**Teks Kajian**
☆ ☆ ☆ ☆ ☆ ☆ ☆

M. Fauzan Shabana, FMIPA UI Raih IPK Tertinggi Berkat Kecintaan pada Fisika

Kecintaan pada ilmu fisika membuatnya ingin melanjutkan pendidikan magister bidang fisika plasma di luar negeri. Ia bertekad mengembangkan reaktor nuklir fusi pertama di Indonesia.

Ribuan wisudawan memadati gedung Balairung Universitas Indonesia (UI) pada Jumat, 22 September 2023. Suasana wisuda yang berjalan dengan tenang tiba-tiba saja bergemuruh di dalam ruang berkapasitas 2.500 kursi tersebut. Gemuruh itu terjadi setelah MC menyebut nama Muhammad Fauzan Syahbana, wisudawan Program Pendidikan Sarjana, Departemen Fisika, Fakultas Matematika dan Ilmu Pengetahuan Alam (FMIPA UI).

☆ ☆ ☆ ☆ ☆ ☆ ☆

**Tugas Kerja**
Jawablah pertanyaan berikut berdasarkan teks kajian.
1. Pada hari dan tanggal berapa wisuda di Balairung UI berlangsung?
2. Berapa kapasitas kursi ruang wisuda tersebut?
3. Bidang apa yang ingin ditekuni tokoh dalam teks pada pendidikan magister?
Catatan di bawah ini diambil dari sumber lain.

**Informasi yang Disediakan**
☆ ☆ ☆ ☆ ☆ ☆ ☆

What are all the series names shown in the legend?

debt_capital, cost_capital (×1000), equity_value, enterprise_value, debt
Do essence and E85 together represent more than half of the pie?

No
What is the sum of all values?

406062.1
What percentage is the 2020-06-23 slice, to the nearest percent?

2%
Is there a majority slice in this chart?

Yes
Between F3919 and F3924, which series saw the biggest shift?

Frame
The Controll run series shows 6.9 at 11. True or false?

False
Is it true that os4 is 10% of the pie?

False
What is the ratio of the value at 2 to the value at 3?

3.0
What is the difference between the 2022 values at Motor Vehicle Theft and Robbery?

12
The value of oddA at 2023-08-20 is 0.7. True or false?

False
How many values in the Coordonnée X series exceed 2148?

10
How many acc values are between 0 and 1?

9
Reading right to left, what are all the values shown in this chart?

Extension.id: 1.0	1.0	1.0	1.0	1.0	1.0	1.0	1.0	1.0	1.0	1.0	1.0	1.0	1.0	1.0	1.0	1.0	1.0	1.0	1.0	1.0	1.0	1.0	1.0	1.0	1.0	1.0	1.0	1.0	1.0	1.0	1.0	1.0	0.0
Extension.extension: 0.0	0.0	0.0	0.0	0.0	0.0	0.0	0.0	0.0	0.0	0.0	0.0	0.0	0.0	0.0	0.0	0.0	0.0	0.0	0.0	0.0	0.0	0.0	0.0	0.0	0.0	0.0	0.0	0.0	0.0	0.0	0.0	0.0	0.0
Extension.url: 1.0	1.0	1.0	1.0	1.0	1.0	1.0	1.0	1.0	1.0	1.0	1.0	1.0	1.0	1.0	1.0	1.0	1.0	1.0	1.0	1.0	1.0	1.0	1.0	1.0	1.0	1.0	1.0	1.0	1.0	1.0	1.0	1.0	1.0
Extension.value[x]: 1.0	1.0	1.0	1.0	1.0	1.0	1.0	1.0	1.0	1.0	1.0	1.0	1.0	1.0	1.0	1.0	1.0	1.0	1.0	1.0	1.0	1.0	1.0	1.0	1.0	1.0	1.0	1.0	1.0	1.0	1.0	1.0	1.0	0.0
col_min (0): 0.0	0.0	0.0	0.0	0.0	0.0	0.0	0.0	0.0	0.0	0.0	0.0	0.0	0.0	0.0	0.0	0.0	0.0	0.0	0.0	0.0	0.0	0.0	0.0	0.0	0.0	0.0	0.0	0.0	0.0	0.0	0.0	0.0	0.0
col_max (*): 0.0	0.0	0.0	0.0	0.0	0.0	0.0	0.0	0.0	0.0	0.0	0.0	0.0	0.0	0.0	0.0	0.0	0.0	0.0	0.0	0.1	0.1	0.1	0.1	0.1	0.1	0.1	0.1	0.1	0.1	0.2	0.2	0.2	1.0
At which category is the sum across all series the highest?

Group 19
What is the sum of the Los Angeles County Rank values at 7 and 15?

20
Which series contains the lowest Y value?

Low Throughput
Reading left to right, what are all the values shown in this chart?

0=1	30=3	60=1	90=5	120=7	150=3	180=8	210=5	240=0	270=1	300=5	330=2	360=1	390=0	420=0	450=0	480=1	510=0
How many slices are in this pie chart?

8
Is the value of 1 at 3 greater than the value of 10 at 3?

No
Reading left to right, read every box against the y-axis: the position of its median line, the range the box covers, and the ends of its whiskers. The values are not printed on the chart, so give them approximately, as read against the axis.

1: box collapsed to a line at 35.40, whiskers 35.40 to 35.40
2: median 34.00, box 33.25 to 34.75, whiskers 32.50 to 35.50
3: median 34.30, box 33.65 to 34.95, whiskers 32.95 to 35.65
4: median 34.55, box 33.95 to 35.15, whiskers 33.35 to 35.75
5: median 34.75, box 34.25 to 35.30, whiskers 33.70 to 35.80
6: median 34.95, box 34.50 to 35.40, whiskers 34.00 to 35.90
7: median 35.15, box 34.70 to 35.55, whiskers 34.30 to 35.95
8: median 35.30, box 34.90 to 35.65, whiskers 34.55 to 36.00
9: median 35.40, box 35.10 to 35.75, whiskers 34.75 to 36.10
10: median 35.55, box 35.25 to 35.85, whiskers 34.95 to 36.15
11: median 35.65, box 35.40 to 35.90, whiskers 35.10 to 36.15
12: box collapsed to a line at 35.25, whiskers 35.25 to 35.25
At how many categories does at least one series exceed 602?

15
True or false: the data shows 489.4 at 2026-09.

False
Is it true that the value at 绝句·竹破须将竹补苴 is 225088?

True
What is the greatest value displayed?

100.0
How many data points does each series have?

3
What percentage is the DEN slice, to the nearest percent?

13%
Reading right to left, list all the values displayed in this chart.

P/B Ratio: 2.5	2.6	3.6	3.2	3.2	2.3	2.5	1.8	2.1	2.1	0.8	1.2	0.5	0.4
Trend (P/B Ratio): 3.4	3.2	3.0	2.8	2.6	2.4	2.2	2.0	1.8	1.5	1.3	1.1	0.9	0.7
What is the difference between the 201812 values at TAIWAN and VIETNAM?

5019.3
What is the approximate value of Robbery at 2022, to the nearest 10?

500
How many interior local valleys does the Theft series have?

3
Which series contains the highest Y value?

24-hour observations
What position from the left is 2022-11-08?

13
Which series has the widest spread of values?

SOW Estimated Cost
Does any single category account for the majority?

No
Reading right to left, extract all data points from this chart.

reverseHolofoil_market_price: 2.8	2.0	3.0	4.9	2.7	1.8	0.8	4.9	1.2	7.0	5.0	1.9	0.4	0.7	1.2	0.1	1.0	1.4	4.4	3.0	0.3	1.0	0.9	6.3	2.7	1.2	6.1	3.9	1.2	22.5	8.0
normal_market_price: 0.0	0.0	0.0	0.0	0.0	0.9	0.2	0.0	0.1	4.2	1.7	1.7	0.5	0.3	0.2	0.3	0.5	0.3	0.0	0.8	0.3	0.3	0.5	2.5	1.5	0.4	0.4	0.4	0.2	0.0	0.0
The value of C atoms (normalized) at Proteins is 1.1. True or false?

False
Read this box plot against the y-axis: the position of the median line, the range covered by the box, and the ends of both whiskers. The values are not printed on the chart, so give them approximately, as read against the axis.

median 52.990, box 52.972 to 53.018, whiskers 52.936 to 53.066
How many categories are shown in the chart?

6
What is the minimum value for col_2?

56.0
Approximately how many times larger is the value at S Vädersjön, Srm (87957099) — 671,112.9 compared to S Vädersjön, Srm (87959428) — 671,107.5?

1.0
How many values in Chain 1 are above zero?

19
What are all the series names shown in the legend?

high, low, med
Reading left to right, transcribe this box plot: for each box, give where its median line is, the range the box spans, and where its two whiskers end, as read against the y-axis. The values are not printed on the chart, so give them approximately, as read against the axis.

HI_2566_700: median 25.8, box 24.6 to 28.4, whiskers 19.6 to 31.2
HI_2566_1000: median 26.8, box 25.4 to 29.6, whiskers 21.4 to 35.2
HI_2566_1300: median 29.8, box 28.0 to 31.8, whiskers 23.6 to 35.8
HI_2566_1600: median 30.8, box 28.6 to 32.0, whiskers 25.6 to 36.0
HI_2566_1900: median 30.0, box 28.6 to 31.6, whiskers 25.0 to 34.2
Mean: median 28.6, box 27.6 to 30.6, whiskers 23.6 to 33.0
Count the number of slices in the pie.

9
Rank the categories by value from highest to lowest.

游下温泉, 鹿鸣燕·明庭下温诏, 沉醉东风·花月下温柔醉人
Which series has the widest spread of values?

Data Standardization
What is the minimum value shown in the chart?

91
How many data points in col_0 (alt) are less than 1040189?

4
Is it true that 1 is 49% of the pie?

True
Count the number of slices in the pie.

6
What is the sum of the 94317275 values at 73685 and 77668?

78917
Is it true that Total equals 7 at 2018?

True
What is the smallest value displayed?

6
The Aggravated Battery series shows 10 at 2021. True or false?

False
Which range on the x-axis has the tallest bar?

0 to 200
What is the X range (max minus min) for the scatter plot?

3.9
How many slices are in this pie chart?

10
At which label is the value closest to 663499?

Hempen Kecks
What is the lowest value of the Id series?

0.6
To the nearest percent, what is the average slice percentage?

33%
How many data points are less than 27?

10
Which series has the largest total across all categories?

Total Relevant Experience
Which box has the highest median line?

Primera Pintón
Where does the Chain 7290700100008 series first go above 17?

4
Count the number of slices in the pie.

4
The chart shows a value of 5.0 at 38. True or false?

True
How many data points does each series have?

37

☆ ☆ ☆ ☆ ☆ ☆ ☆

**Soal Terjawab**
1. Jumat, 22 September 2023.
2. 2.500 kursi.
3. Fisika plasma.